Fosters Their Creativity

Reading is one of the best ways to stretch an individual’s creativity. If you want your child to be someone who loves to invent and create, then read to him. Choose books that are imaginative and exciting and see how quickly it fosters his or her creative streak.

Facilitates Learning

One of the greatest advantages to reading to your child young is it facilitates learning, often a love for learning.  One of the most exciting things to happen while you are ready to your child is for them to repeat the words they hear, or to point to the colors or animals they see, this shows they are learning and retaining the things they hear and see as you are reading to them.  It’s also exciting when they get old enough to start repeating the story back to you.  This shows you that they are tuned into that time you spend reading with them.  They will learn while reading and love it.

 

Expands Their Language Skills

A child who is read to more often will develop better language skills. His vocabulary will expand to include more words, and longer words. His grammar will also improve as he hears correct sentence formation over and over.
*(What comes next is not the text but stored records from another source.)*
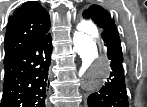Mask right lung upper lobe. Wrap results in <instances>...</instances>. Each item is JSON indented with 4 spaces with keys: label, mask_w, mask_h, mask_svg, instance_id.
I'll list each match as a JSON object with an SVG mask.
<instances>
[{
    "label": "right lung upper lobe",
    "mask_w": 147,
    "mask_h": 107,
    "mask_svg": "<svg viewBox=\"0 0 147 107\" xmlns=\"http://www.w3.org/2000/svg\"><path fill=\"white\" fill-rule=\"evenodd\" d=\"M48 12L36 1H27L9 18L5 34V58L48 34Z\"/></svg>",
    "instance_id": "right-lung-upper-lobe-1"
}]
</instances>
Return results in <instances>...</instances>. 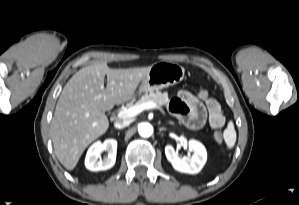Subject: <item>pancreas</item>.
Here are the masks:
<instances>
[{"mask_svg": "<svg viewBox=\"0 0 299 205\" xmlns=\"http://www.w3.org/2000/svg\"><path fill=\"white\" fill-rule=\"evenodd\" d=\"M169 101L168 93L167 92H150L149 94L143 95L137 102L136 105L143 104L146 102H154L160 106H166ZM132 106V104H129Z\"/></svg>", "mask_w": 299, "mask_h": 205, "instance_id": "obj_1", "label": "pancreas"}]
</instances>
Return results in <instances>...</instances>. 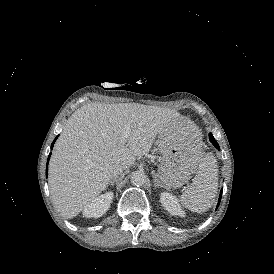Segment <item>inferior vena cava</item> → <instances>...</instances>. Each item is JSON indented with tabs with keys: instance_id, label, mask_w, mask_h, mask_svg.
I'll use <instances>...</instances> for the list:
<instances>
[{
	"instance_id": "inferior-vena-cava-1",
	"label": "inferior vena cava",
	"mask_w": 274,
	"mask_h": 274,
	"mask_svg": "<svg viewBox=\"0 0 274 274\" xmlns=\"http://www.w3.org/2000/svg\"><path fill=\"white\" fill-rule=\"evenodd\" d=\"M125 170H126V167H124V166H118L117 170H116V176H119Z\"/></svg>"
}]
</instances>
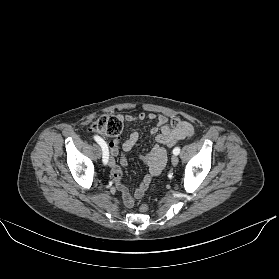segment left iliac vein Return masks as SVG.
<instances>
[{"instance_id": "4c4485c4", "label": "left iliac vein", "mask_w": 279, "mask_h": 279, "mask_svg": "<svg viewBox=\"0 0 279 279\" xmlns=\"http://www.w3.org/2000/svg\"><path fill=\"white\" fill-rule=\"evenodd\" d=\"M179 162V159L177 157V155H173L172 158H171V163L173 166H176Z\"/></svg>"}]
</instances>
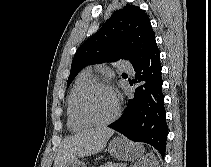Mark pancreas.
<instances>
[{"label":"pancreas","instance_id":"obj_1","mask_svg":"<svg viewBox=\"0 0 211 167\" xmlns=\"http://www.w3.org/2000/svg\"><path fill=\"white\" fill-rule=\"evenodd\" d=\"M100 167H124L122 164L108 162Z\"/></svg>","mask_w":211,"mask_h":167}]
</instances>
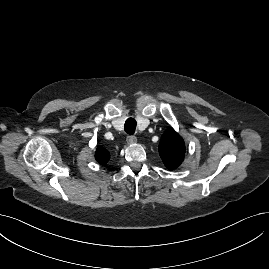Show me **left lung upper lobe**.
Returning <instances> with one entry per match:
<instances>
[{"label":"left lung upper lobe","instance_id":"obj_1","mask_svg":"<svg viewBox=\"0 0 269 269\" xmlns=\"http://www.w3.org/2000/svg\"><path fill=\"white\" fill-rule=\"evenodd\" d=\"M159 154L169 169H175L182 163L185 155V144L173 128H168L162 135Z\"/></svg>","mask_w":269,"mask_h":269}]
</instances>
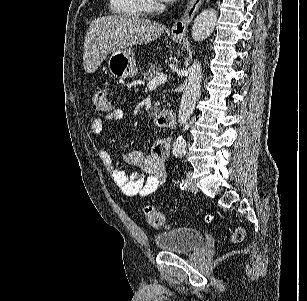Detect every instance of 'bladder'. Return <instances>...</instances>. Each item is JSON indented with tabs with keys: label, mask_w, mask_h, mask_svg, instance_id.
Here are the masks:
<instances>
[{
	"label": "bladder",
	"mask_w": 307,
	"mask_h": 301,
	"mask_svg": "<svg viewBox=\"0 0 307 301\" xmlns=\"http://www.w3.org/2000/svg\"><path fill=\"white\" fill-rule=\"evenodd\" d=\"M204 241V234L194 228H178L155 235L154 242L161 251L191 252Z\"/></svg>",
	"instance_id": "1"
}]
</instances>
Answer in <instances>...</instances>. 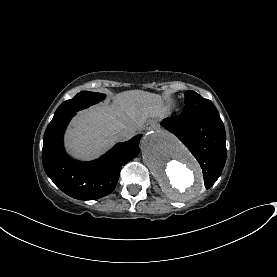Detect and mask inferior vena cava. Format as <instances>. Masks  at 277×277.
<instances>
[{
  "instance_id": "1",
  "label": "inferior vena cava",
  "mask_w": 277,
  "mask_h": 277,
  "mask_svg": "<svg viewBox=\"0 0 277 277\" xmlns=\"http://www.w3.org/2000/svg\"><path fill=\"white\" fill-rule=\"evenodd\" d=\"M135 131L131 127L120 128L114 132L113 138L117 142L127 141L135 135Z\"/></svg>"
}]
</instances>
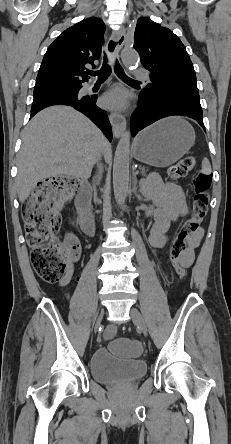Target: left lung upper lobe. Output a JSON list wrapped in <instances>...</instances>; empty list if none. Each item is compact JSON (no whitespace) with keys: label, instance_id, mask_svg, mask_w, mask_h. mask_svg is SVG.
Instances as JSON below:
<instances>
[{"label":"left lung upper lobe","instance_id":"obj_1","mask_svg":"<svg viewBox=\"0 0 231 444\" xmlns=\"http://www.w3.org/2000/svg\"><path fill=\"white\" fill-rule=\"evenodd\" d=\"M134 48L139 52L143 66L151 72L152 83L142 89L143 93L199 100L191 59L183 43L170 29L146 17L139 18Z\"/></svg>","mask_w":231,"mask_h":444}]
</instances>
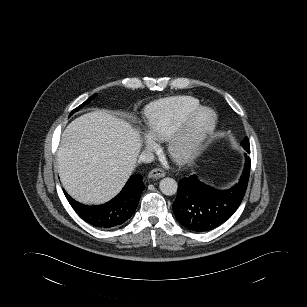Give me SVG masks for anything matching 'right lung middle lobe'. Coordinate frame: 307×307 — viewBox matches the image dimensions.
Returning a JSON list of instances; mask_svg holds the SVG:
<instances>
[{"instance_id":"obj_1","label":"right lung middle lobe","mask_w":307,"mask_h":307,"mask_svg":"<svg viewBox=\"0 0 307 307\" xmlns=\"http://www.w3.org/2000/svg\"><path fill=\"white\" fill-rule=\"evenodd\" d=\"M92 98H93V97L89 98V99L86 100L83 104H81L79 107H77L76 109H74V110L71 112V114L74 113L75 111H77L79 108H81V107L84 106L85 104H87L88 102H90V101L92 100ZM71 114H70V115H71Z\"/></svg>"}]
</instances>
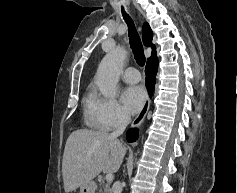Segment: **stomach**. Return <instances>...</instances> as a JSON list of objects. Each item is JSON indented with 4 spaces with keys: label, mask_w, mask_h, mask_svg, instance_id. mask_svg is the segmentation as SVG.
I'll list each match as a JSON object with an SVG mask.
<instances>
[{
    "label": "stomach",
    "mask_w": 237,
    "mask_h": 193,
    "mask_svg": "<svg viewBox=\"0 0 237 193\" xmlns=\"http://www.w3.org/2000/svg\"><path fill=\"white\" fill-rule=\"evenodd\" d=\"M96 185L94 182L90 181L80 187L79 193H95Z\"/></svg>",
    "instance_id": "0dacf381"
}]
</instances>
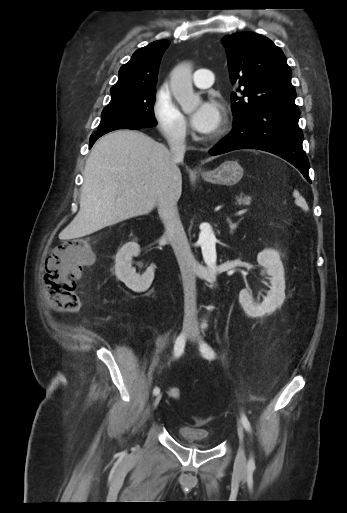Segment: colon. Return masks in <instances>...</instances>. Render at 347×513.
<instances>
[{
    "label": "colon",
    "instance_id": "1",
    "mask_svg": "<svg viewBox=\"0 0 347 513\" xmlns=\"http://www.w3.org/2000/svg\"><path fill=\"white\" fill-rule=\"evenodd\" d=\"M94 261V254L86 239L74 238L59 245L51 254L45 274L46 288L54 306L64 312H74L80 307L76 293V282L84 267ZM169 396L179 400L182 396L177 387L168 391Z\"/></svg>",
    "mask_w": 347,
    "mask_h": 513
}]
</instances>
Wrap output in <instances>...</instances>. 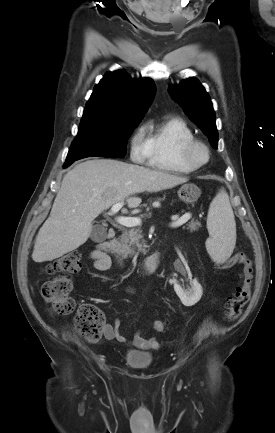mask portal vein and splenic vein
Returning a JSON list of instances; mask_svg holds the SVG:
<instances>
[{
  "mask_svg": "<svg viewBox=\"0 0 275 433\" xmlns=\"http://www.w3.org/2000/svg\"><path fill=\"white\" fill-rule=\"evenodd\" d=\"M123 207V202H118L116 204H114L111 207L110 213L111 214H115L117 213L121 208ZM191 218V214L186 213L183 216H181L180 218L174 220L171 223V227L173 228H177L179 226H182L183 224H185L189 219ZM116 222L122 226H126V227H134V226H139L141 225V219L138 217H126V216H119L116 218Z\"/></svg>",
  "mask_w": 275,
  "mask_h": 433,
  "instance_id": "1",
  "label": "portal vein and splenic vein"
}]
</instances>
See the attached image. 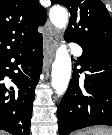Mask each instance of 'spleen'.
<instances>
[{"mask_svg": "<svg viewBox=\"0 0 112 135\" xmlns=\"http://www.w3.org/2000/svg\"><path fill=\"white\" fill-rule=\"evenodd\" d=\"M76 135H112V129L103 126H97L87 132H83V131L78 132L76 133Z\"/></svg>", "mask_w": 112, "mask_h": 135, "instance_id": "obj_1", "label": "spleen"}]
</instances>
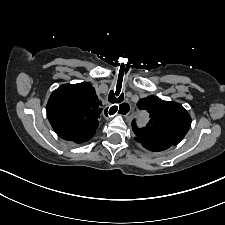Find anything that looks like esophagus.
<instances>
[{"label": "esophagus", "mask_w": 225, "mask_h": 225, "mask_svg": "<svg viewBox=\"0 0 225 225\" xmlns=\"http://www.w3.org/2000/svg\"><path fill=\"white\" fill-rule=\"evenodd\" d=\"M125 104H127V105H125L124 109L119 111L120 108H118L117 111H116V114H119V115L124 116V117H126L130 114V112H131L130 105L126 102H125ZM113 106H115V105L109 106L108 111L110 110L112 112V110L114 109Z\"/></svg>", "instance_id": "esophagus-1"}]
</instances>
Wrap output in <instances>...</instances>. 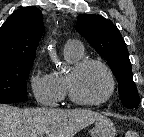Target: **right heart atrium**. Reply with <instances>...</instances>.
Returning <instances> with one entry per match:
<instances>
[{"mask_svg": "<svg viewBox=\"0 0 144 137\" xmlns=\"http://www.w3.org/2000/svg\"><path fill=\"white\" fill-rule=\"evenodd\" d=\"M28 85L38 104L48 107L55 106L60 101L52 74L40 66H36L30 73Z\"/></svg>", "mask_w": 144, "mask_h": 137, "instance_id": "right-heart-atrium-1", "label": "right heart atrium"}]
</instances>
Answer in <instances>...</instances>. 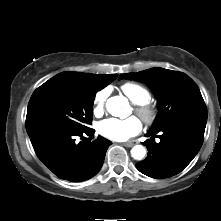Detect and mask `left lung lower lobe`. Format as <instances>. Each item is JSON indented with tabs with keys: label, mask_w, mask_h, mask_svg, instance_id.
<instances>
[{
	"label": "left lung lower lobe",
	"mask_w": 221,
	"mask_h": 221,
	"mask_svg": "<svg viewBox=\"0 0 221 221\" xmlns=\"http://www.w3.org/2000/svg\"><path fill=\"white\" fill-rule=\"evenodd\" d=\"M207 115H189L178 118L163 128L149 131L152 136L143 144L148 155L136 164L137 169L152 178L162 179L180 173L200 150ZM160 142H154L155 135Z\"/></svg>",
	"instance_id": "obj_1"
}]
</instances>
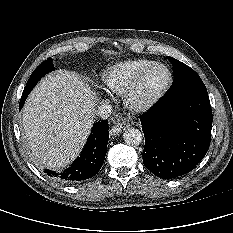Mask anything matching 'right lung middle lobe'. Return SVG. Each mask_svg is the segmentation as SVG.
I'll return each mask as SVG.
<instances>
[{
	"instance_id": "right-lung-middle-lobe-1",
	"label": "right lung middle lobe",
	"mask_w": 233,
	"mask_h": 233,
	"mask_svg": "<svg viewBox=\"0 0 233 233\" xmlns=\"http://www.w3.org/2000/svg\"><path fill=\"white\" fill-rule=\"evenodd\" d=\"M54 66L52 63V59L48 58L47 60L43 61L32 73L30 76L27 84L26 89H33V87L37 84V82L48 72L53 71Z\"/></svg>"
}]
</instances>
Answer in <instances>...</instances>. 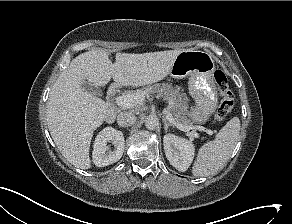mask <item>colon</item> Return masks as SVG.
Returning <instances> with one entry per match:
<instances>
[{"mask_svg": "<svg viewBox=\"0 0 292 224\" xmlns=\"http://www.w3.org/2000/svg\"><path fill=\"white\" fill-rule=\"evenodd\" d=\"M214 80L219 89L220 97L215 111V120H223L232 110L234 104L233 93L226 74L222 70H216Z\"/></svg>", "mask_w": 292, "mask_h": 224, "instance_id": "1", "label": "colon"}]
</instances>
A child can learn to speak well simply through the enjoyable activity of reading.

Studies have shown that the more sounds an infant is exposed to, the wider a variety of sounds they will be able to make when learning their own language, as well as foreign languages. To give reading an even greater impact, ask your child questions throughout the story, and after you are finished. This will improve your child’s critical thinking skills in addition to all the other great benefits.

Reading is an activity that helps children grow and mature in every way. Reading to children from birth is a great way to bond and to expand your child’s world all at the same time. Grab a book and see how beneficial reading can be to your child, all the way from birth.